Lyonel Feininger kam als 16-Jähriger aus den USA nach Deutschland, als seine Eltern – beide Musiker – ihn mit auf Europatournee nahmen. In Berlin schrieb er sich für ein Kunststudium ein und verbrachte dort die ersten 15 Jahre seiner Karriere erfolgreich als politischer Karikaturist und Comiczeichner. „Seine große, schlanke Gestalt erscheint schon früh in den überlängten Gliedmaßen diverser Figuren“, sagt Ingrid Pfeiffer im Gespräch mit dem ARTE Magazin. Als Feininger 1905 seine spätere Frau Julia Berg kennenlernte, folgte er ihr nach Weimar und verliebte sich nicht nur in sie, sondern auch in die thüringische Landschaft. In dieser Phase zeichnete er Tausende sogenannter Naturnotizen – vorzugsweise von Kirchen, Lokomotiven, Schiffen – und begeisterte sich für die Architektur mittelalterlicher Städte. Die Ostsee war für ihn Rückzugsort und Inspirationsquelle, vor allem die maritimen Motive in Deep (heute: Mrzeżyno in Polen).
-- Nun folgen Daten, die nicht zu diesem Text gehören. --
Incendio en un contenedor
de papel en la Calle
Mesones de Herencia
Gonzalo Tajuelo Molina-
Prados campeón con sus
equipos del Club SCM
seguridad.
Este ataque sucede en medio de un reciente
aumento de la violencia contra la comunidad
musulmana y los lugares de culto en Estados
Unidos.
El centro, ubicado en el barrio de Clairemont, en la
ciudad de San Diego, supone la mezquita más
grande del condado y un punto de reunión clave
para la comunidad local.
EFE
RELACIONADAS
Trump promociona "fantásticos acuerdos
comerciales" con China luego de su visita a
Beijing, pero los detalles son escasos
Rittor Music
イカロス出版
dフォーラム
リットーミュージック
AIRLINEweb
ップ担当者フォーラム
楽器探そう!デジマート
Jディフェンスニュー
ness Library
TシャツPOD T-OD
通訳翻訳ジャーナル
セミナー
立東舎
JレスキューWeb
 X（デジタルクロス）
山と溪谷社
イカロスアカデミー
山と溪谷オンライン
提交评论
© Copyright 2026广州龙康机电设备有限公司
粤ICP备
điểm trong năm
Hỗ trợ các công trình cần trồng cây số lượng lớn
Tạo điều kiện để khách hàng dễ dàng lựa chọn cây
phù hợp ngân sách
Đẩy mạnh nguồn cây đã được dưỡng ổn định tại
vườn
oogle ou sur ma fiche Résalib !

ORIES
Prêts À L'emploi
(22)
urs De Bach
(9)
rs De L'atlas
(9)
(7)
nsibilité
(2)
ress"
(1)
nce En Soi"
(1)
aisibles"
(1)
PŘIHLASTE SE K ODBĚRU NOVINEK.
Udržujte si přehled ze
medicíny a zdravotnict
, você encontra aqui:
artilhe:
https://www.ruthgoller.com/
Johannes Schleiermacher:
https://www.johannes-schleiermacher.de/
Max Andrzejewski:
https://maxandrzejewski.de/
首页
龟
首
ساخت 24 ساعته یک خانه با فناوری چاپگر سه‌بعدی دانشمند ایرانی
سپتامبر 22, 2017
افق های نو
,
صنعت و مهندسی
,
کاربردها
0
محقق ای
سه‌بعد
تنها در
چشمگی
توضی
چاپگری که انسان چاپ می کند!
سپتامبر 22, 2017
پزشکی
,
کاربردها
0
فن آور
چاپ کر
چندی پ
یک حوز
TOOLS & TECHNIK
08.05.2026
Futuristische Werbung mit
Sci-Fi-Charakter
Er arbeitete gerne aus der Erinnerung: „Aus diesen Zeichnungen – er nannte sie Kapital – hat Feininger sein Leben lang geschöpft“, sagt der Kunsthistoriker Ulrich Luckhardt.
Wie viele Künstler der Moderne zog es Feininger bald in ein Atelier nach Paris, wo er die figurative Malerei für sich entdeckte: „Etwa vier Jahre währte seine figürliche Periode in der Malerei, dabei entstanden die sogenannten Karnevals- oder Mummenschanz-Bilder“, so Pfeiffer. „Die Figuren verschwanden aus seinen Arbeiten, je mehr er seine Motive in Strukturen zerlegte.“ 1907 schrieb der Künstler an Julia Berg: „Das Gesehene muss innerlich umgeformt und kristallisiert werden.“
Zurück in Deutschland und inspiriert von Robert Delaunays Kubismus und italienischen Futuristen, die wie Feininger als sogenannte Sturmkünstler in Herwarth Waldens Galerie „Der Sturm“ in Berlin ausstellten, entwarf er seine in Prismen aufgelösten, monumentalen Architektur-Bilder. Sie machten ihn zum Vorreiter der Avantgarde, mit befreundeten Künstlern wie Paul Klee und Wassily Kandinsky. „Durch die Überlagerung der Flächen enthalten die Bilder ein Zeitelement – als ob die Wanderung des Lichts im Laufe des Tages festgehalten wird“, sagt Pfeiffer.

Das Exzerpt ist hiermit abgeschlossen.